A direção do Hospital Municipal de Paracatu instaurou uma investigação administrativa, uma vez que o paciente, mesmo sob escolta de dois agentes da Subsecretaria de Administração Prisional (Suapi), conseguiu ter acesso à lâmina.
Difícil convivência
O atirador é descrito como um homem temperamental, impulsivo e envolvido com drogas. Rudson é conhecido como uma pessoa de difícil convivência.
Os mais próximos a ele contam que o agressor, empresário do ramo imobiliário, vivia o momento de maior conforto financeiro. Apaixonado por animais e motos, muitos estranharam a arrancada violenta contra a ex-namorada.
Rudson não tem registros policiais por violência doméstica.

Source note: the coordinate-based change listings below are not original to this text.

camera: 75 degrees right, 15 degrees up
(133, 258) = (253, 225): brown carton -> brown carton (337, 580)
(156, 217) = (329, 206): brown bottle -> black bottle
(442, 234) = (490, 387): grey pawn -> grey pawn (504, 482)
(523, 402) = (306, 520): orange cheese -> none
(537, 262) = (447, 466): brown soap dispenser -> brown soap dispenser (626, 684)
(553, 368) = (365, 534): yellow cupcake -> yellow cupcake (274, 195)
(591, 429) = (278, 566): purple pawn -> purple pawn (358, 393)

Ele já foi preso por tráfico de drogas. Os relatos colhidos até o momento não apontam um comportamento agressivo.
A Polícia Civil de Minas Gerais trabalha com diversas linhas de investigação sobre o caso. Uma delas é que o motivo do crime pode ter sido o afastamento de Rudson das atividades da Igreja Batista Shalom.
Segundo a delegada responsável pelo caso, Thaís Regina da Silva, chefe da Divisão de Homicídios da 2 Delegacia de Paracatu, ainda não há indícios de um crime passional. Contudo, ela não descarta o indiciamento por feminicídio.

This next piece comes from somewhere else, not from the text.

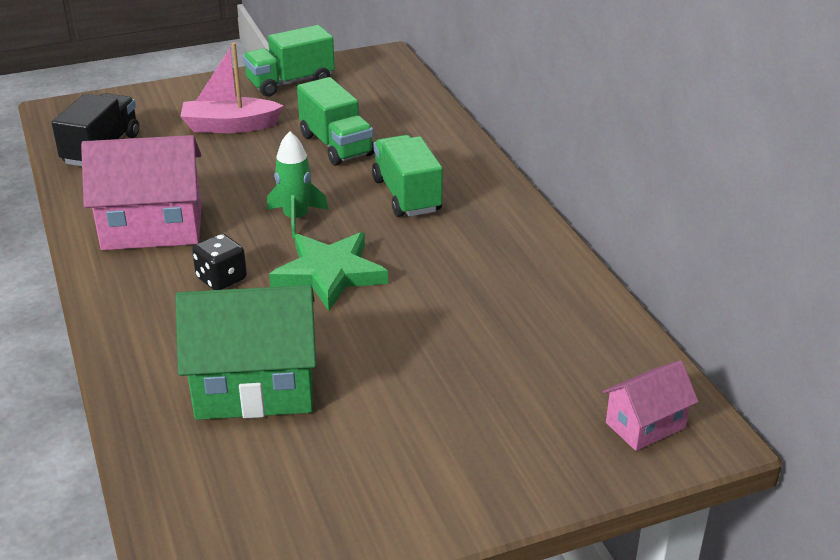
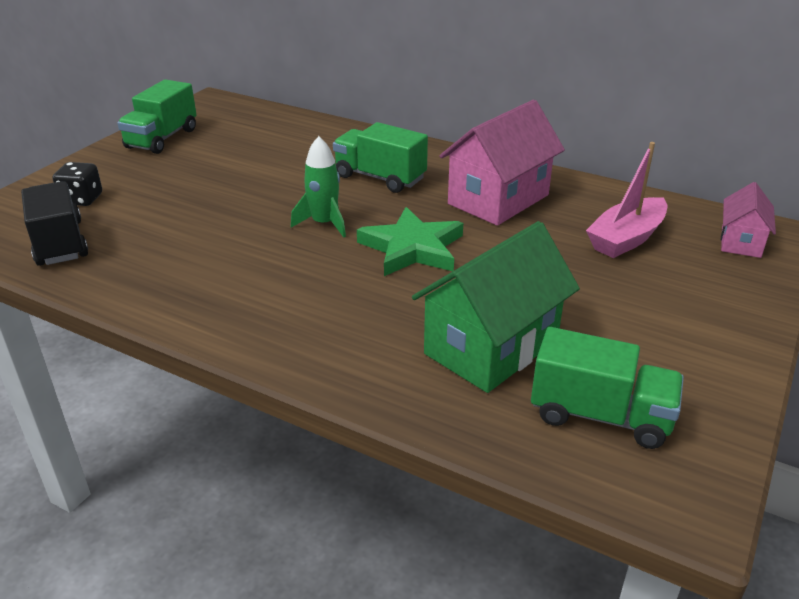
camera: 40 degrees left, 0 degrees up
(152, 228) = (213, 280): pink house -> pink house (498, 199)
(221, 279) = (336, 288): black dice -> black dice (82, 199)
(230, 126) = (159, 184): pink boat -> pink boat (626, 239)
(336, 145) = (272, 166): green truck -> green truck (600, 415)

Veja quem são as vítimas do ataque:
Heloísa Vieira de Andrade
Ex-namorada do atirador. Morreu ao ser golpeada com um canivete no pescoço. Heloísa trabalhava como coach, dava treinamentos em empresas e palestras. A vítima estava na casa dos familiares de Rudson quando foi morta.
Rosângela Albernaz
Era fiel da Igreja Batista Shalom e proprietária de uma lanchonete que fica a um quarteirão do local. Segundo a Polícia Militar, a vítima, de 50 anos, tinha duas filhas e estava na reunião com o marido quando ocorreu o ataque.
Antônio Rama
Aposentado, Antônio morreu aos 67 anos. Era membro da igreja e pai do pastor Evandro Rama, que celebrava o culto na hora do crime. Com base em informações da PM, o atirador entrou na Igreja Batista Shalom procurando pelo líder religioso e atirou contra o pai dele por vingança.
Marilene Marins de Melo Neves
Fiel da igreja, Marilene trabalhava como serviços gerais na Escola Municipal Coraci Meireles e auxiliava na cantina da Creche Domingas de Oliveira. Ela era casada, tinha filhos e um neto.